» **TASK DIRECTIONS**: In the data, find the word "einen" and copy out every line that has it.

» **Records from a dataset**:

== Segment start ==

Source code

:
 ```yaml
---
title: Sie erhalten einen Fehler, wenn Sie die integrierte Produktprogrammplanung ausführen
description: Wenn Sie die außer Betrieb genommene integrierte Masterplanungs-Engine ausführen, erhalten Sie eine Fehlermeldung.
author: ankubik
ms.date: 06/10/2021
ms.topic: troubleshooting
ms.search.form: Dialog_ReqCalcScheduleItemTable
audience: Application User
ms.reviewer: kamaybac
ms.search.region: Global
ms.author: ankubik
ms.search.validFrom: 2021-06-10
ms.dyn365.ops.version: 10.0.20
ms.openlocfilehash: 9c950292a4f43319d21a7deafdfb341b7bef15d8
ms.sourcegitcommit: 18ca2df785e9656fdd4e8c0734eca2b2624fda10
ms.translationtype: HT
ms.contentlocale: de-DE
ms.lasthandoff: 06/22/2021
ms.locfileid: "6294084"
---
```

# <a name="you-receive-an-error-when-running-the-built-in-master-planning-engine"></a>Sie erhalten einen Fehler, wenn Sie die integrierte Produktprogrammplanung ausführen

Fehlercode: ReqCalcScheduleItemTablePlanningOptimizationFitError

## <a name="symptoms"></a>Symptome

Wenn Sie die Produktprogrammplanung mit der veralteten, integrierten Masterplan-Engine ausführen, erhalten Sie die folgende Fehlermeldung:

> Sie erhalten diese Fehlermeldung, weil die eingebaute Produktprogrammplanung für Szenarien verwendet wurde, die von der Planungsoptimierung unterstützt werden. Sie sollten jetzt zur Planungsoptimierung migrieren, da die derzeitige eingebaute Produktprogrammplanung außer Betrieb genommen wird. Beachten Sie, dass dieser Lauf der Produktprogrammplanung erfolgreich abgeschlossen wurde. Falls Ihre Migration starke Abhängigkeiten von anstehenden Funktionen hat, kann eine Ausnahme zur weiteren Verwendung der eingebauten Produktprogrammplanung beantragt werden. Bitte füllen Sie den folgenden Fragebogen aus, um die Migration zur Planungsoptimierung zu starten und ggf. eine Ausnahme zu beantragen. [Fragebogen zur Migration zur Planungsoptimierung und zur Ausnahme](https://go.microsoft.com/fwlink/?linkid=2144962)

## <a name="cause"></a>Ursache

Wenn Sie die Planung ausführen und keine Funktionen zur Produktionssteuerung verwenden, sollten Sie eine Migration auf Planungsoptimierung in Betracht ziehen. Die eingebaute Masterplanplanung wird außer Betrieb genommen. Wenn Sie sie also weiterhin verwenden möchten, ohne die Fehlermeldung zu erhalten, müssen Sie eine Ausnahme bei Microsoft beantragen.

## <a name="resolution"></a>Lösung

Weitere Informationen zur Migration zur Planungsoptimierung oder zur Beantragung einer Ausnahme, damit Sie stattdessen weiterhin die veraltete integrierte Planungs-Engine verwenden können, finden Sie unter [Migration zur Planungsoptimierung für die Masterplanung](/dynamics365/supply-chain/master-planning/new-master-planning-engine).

== Segment end ==

» **OUTPUT FOR THIS TASK**:
title: Sie erhalten einen Fehler, wenn Sie die integrierte Produktprogrammplanung ausführen
# <a name="you-receive-an-error-when-running-the-built-in-master-planning-engine"></a>Sie erhalten einen Fehler, wenn Sie die integrierte Produktprogrammplanung ausführen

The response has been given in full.